So for Horizon we could ask:
(i) What means exist for detecting abnormal behaviour?
(ii) What processes exist to rectify to the consequences?
(iii) What means exist to identify the cause of abnormal behaviour?
(iv) What processes exist to prevent a recurrence of abnormal behaviour?
I have some experience with electronic fund transfer systems, and what I see there are separate journal logs (e.g. for individual banks and the central bank) with some form of periodic ‘reconciliation’, i.e. money sent from A to B should agree in both A and B journals. For Horizon, we could ask:
(i) Is there an independent (tamper-proof) journal for each sub-post office?
(ii) Can this journal be reconciled against the amount recorded within Horizon?
(iii) Is there a composite journal for the central Horizon system that can be checked for consistency against the sub-post office journals?
(iv) Is there a test environment where journals be re-run to identify the cause of a discrepancy?
Professor Derek Partridge, Professor Emeritus, past Chair of Computer Science at the University of Exeter (http://emps.exeter.ac.uk/computer-science/staff/dpartrid) commented:
I do not think that “robustness” is a particularly pertinent term. It usually refers to the ability of a software system to stand up to misuse (i.e. users entering wrong commands and/or inappropriate data) and not crash (as so many do) or deliver spurious results. A robust system should be able to take what’s thrown at it, continue working smoothly and request the user (ideally with some guidance) to enter an appropriate command or valid data.
This is very different from, what seems to me to be, the ‘correctness’ of the system, i.e., is it always functioning exactly as it should be (which, ideally, is defined in the original system specifications)?
It seems to me like the very difficult issue of what appears to be a subtle error that is either activated rarely by an unknown condition, or is possibly always active but only compounds into an obvious problem on odd occasions.
The Post Office Horizon system is vastly more complex than a cash machine which must broaden the scope for subtle either generally (but not always) self-correcting or very rarely occurring errors, perhaps very small errors that compound into significance.
Roger Porkess, past Chief Executive of Mathematics, Education, Innovation (MEI) for 20 years, and author of a number of books on maths, including (with Sophie Goldie), Cambridge International AS and A Level Mathematics Pure Mathematics 2 and 3 (Hodder Education, 2010), and author or co-author of national reports on mathematics and statistics, including ‘A world full of data’ (Royal Statistical Society), as well as a very large number of mathematics and statistics textbooks, noted:
As far as I can see there are two strands to Mr de Garr Robinson’s argument.
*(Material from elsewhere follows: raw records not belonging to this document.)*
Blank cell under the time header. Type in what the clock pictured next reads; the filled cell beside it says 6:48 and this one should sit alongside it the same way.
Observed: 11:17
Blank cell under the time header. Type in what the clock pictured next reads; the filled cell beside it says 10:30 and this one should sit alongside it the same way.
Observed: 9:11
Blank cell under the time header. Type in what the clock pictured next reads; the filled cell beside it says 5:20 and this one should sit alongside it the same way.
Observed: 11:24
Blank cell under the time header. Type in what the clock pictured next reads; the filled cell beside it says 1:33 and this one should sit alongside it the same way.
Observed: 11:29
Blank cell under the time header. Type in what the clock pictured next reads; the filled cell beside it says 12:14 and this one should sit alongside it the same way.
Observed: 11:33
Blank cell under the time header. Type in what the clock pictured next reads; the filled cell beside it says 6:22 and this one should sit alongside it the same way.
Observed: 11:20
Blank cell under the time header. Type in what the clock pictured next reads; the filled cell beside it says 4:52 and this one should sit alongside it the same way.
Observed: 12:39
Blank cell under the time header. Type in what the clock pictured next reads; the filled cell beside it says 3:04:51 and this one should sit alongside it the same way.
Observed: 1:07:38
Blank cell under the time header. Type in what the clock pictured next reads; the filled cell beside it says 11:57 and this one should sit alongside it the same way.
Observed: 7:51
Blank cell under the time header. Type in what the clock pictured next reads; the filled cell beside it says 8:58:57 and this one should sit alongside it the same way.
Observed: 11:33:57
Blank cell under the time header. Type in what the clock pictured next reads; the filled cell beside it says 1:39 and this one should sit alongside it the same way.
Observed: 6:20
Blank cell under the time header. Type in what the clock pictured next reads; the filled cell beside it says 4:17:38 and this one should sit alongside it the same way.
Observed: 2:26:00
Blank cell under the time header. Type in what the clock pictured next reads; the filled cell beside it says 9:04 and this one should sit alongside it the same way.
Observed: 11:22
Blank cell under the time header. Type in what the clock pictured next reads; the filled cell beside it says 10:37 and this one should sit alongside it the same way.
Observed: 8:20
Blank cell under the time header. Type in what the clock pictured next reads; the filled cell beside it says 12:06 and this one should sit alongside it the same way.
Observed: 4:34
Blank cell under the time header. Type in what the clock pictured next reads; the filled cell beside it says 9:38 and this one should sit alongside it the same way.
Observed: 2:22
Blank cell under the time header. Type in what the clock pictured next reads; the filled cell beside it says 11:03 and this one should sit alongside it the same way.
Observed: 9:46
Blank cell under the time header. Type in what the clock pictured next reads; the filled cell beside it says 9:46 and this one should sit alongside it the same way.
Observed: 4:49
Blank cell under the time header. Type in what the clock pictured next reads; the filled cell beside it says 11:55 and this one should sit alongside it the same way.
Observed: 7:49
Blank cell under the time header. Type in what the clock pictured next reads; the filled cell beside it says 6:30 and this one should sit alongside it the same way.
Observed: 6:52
Neither is valid.
Strand 1
Malfunctions occur only rarely so the system is robust.
Since the system is robust, the malfunctions cannot be the fault of the system.
This is obviously a circular argument.
Strand 2
If the system was to blame, the number of software errors would be so large as to be unrealistic.
The figures used to support this argument are fallacious.
Specific comments:
It is both aspects of the equation.
This is the first of several places where Mr de Garr Robinson uses language imprecisely, something that I find very surprising when presenting a legal case. Something like “In both strands …” would have been better than “… both aspects of the equation …”. There is no equation in sight.
There is no suggestion of any systemic problem lurking in Horizon.
I do not think this statement is true. Clearly some problems do remain.
systems that keep aircraft in the air.
This is a highly inappropriate analogy. Excepting the new 737, aircraft do not fall out of the sky because their systems are 100 per cent robust. No level of failure, however rare, is acceptable. By contrast the evidence shows that the Horizon software is not completely robust, for whatever reason.
In the overwhelming majority of cases, branch accounts will not contain a shortfall caused by a bug and the scale of bugs that would be needed to undermine that simple fact would be enormous.
The calculation of the number of bugs does not hold up.
The trial has now ended, and the leading barristers will be presenting their closing speeches to the judge next week.
This guest post was written by Stephen Mason. This post therefore reflects the views of the author, and not those of the IALS.